§ **SET TASK**: Pull out every line of the material below that contains the string "flooded", treating uppercase and lowercase as different.

§ **EXCERPTED RECORDS**:
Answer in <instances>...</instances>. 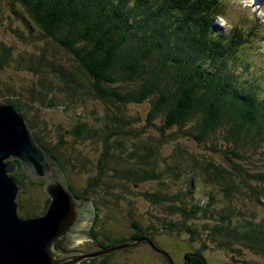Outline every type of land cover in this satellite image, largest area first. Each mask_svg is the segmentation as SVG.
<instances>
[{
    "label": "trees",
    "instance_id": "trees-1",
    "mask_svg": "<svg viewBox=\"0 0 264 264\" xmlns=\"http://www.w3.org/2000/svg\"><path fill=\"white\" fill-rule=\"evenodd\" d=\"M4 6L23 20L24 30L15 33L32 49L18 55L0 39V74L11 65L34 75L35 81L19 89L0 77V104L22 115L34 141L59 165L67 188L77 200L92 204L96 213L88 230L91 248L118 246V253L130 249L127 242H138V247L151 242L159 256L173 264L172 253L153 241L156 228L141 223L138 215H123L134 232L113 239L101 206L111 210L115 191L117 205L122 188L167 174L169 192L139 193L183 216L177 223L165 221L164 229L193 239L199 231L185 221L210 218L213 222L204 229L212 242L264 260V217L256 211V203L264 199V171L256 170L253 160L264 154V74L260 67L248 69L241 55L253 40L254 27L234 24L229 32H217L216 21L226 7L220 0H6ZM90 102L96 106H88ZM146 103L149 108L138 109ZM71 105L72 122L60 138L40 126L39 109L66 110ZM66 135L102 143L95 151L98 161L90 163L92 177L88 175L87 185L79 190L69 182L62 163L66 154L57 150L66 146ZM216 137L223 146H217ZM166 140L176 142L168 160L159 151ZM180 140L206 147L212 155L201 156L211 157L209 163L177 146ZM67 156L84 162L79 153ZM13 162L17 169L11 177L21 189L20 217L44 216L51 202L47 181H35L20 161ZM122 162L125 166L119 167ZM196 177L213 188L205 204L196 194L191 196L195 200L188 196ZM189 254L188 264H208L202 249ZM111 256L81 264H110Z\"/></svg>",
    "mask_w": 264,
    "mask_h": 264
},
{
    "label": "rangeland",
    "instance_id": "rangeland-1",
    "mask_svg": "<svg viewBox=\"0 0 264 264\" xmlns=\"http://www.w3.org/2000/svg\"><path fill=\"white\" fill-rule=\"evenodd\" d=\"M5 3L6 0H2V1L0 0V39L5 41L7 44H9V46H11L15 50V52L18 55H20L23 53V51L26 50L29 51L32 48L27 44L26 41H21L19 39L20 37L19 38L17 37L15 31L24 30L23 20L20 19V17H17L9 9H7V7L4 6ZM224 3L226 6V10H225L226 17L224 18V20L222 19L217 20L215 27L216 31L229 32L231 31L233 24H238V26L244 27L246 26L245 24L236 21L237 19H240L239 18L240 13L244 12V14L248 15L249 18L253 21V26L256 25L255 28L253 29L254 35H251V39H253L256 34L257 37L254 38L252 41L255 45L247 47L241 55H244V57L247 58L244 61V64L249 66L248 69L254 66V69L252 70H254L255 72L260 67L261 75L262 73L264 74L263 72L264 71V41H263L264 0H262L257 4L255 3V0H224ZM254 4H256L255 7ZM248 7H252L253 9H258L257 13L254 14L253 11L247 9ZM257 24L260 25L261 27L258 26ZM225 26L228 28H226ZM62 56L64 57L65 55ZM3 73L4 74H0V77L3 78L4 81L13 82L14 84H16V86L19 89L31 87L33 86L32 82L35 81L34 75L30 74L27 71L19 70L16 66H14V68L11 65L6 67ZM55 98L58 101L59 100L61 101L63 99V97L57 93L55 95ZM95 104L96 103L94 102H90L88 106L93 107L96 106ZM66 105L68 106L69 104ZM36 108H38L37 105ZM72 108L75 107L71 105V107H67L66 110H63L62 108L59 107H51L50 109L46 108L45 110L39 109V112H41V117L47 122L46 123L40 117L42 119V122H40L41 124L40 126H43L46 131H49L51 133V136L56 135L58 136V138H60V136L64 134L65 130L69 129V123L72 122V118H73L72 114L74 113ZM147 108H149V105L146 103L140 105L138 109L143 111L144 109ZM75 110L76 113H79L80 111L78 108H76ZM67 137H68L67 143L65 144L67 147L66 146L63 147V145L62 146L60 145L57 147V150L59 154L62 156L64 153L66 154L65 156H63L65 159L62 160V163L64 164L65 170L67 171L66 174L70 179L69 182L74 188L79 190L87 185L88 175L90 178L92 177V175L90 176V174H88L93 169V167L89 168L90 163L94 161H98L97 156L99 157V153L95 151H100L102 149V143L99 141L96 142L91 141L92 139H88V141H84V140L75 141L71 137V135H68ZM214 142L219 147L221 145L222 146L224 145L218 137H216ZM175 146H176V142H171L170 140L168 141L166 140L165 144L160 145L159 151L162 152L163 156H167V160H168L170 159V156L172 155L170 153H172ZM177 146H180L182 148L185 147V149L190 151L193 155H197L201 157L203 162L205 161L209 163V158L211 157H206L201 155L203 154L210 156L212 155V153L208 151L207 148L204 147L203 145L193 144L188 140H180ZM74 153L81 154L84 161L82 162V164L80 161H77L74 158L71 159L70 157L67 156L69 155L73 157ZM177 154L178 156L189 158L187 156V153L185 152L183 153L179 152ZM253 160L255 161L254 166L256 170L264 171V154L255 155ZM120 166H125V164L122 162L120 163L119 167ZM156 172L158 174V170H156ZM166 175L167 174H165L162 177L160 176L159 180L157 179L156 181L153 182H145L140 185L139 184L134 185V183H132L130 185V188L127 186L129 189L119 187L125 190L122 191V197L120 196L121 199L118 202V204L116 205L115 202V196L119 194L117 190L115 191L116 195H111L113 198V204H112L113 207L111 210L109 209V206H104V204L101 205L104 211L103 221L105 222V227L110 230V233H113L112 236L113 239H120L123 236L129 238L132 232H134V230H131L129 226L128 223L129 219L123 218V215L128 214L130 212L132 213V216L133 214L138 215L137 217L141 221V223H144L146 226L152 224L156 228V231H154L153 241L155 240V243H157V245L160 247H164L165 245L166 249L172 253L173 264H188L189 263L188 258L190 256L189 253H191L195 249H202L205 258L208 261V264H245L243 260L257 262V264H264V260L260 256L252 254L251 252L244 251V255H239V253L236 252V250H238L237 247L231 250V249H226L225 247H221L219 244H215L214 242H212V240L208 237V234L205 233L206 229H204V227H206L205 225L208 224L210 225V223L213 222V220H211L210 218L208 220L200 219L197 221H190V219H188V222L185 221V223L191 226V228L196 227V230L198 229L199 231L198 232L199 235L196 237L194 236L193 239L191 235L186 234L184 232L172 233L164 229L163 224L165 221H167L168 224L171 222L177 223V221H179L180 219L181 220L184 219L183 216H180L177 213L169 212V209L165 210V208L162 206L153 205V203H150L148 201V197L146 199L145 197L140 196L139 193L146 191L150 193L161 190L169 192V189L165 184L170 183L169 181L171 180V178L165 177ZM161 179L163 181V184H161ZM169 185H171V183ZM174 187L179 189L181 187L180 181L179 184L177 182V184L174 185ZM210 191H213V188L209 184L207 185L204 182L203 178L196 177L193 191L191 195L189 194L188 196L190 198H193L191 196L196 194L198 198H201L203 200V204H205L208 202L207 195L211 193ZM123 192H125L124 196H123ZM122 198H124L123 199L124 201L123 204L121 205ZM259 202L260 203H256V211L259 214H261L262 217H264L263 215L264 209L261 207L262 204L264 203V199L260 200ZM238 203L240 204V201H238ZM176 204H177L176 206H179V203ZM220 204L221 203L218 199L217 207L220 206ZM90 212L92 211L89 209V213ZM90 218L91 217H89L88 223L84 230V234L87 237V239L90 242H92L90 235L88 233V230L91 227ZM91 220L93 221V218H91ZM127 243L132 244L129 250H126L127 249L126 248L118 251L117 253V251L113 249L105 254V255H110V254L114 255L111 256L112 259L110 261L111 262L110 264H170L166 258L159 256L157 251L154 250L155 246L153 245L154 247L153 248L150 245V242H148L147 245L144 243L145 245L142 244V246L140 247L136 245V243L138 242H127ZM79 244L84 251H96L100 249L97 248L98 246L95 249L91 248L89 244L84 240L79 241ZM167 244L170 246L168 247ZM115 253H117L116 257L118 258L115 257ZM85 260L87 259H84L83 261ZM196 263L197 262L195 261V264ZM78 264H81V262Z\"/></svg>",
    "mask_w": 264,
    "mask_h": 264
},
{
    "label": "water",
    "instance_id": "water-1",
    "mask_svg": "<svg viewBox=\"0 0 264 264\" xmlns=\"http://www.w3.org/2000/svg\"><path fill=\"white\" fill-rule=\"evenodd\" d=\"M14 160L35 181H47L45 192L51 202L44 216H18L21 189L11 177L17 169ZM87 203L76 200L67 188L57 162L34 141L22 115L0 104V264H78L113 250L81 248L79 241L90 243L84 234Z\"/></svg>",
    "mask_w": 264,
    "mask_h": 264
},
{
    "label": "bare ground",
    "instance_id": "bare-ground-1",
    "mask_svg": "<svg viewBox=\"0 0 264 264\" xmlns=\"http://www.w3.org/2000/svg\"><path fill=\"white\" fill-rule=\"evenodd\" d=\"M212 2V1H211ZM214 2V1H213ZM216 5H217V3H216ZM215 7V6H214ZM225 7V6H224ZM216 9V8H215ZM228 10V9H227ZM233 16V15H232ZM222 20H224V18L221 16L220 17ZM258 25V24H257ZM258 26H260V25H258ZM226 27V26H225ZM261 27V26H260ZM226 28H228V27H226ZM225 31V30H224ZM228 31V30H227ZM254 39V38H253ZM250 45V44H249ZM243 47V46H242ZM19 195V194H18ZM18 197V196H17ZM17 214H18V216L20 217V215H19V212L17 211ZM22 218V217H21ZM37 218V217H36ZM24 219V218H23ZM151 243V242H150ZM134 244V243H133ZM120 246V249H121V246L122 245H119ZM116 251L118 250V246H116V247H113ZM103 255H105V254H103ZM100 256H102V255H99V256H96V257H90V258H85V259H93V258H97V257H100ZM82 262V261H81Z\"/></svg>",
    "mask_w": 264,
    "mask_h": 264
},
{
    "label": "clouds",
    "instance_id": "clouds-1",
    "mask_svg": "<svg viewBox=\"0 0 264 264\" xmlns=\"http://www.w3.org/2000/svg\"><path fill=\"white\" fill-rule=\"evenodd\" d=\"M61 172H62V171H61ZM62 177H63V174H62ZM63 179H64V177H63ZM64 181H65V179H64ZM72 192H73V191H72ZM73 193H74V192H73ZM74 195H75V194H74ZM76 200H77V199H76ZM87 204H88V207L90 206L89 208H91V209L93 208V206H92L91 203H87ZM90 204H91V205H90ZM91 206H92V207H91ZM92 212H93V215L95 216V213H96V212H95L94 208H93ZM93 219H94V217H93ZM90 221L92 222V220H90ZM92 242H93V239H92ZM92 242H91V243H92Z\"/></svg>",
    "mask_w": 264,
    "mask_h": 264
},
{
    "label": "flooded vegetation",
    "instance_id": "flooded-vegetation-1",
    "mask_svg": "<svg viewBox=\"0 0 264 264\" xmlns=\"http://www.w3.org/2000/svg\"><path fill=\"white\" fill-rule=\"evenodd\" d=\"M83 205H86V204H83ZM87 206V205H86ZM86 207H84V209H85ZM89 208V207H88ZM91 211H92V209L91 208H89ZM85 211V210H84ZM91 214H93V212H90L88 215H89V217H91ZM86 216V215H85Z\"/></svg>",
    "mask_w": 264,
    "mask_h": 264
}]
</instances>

* * *

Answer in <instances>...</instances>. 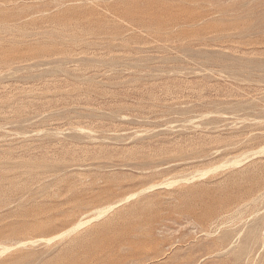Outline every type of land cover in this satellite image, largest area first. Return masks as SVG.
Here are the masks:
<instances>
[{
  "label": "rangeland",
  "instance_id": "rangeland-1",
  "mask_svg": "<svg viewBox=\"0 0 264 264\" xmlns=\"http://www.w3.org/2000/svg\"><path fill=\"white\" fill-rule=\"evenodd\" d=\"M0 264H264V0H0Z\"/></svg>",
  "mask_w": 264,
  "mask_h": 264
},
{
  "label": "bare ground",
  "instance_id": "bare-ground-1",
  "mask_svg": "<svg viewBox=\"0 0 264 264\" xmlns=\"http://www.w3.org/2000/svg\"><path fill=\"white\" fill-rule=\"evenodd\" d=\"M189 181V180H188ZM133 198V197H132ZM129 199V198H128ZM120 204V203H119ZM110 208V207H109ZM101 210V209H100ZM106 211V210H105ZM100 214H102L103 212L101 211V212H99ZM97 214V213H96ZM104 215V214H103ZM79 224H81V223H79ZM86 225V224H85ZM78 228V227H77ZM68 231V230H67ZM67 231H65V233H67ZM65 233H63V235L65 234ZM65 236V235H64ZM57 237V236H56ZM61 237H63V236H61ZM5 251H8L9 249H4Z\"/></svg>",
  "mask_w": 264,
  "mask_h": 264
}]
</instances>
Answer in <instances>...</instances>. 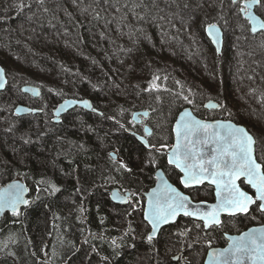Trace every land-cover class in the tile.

§ **SOLVED PROBLEM**:
    "label": "flooded vegetation",
    "instance_id": "flooded-vegetation-1",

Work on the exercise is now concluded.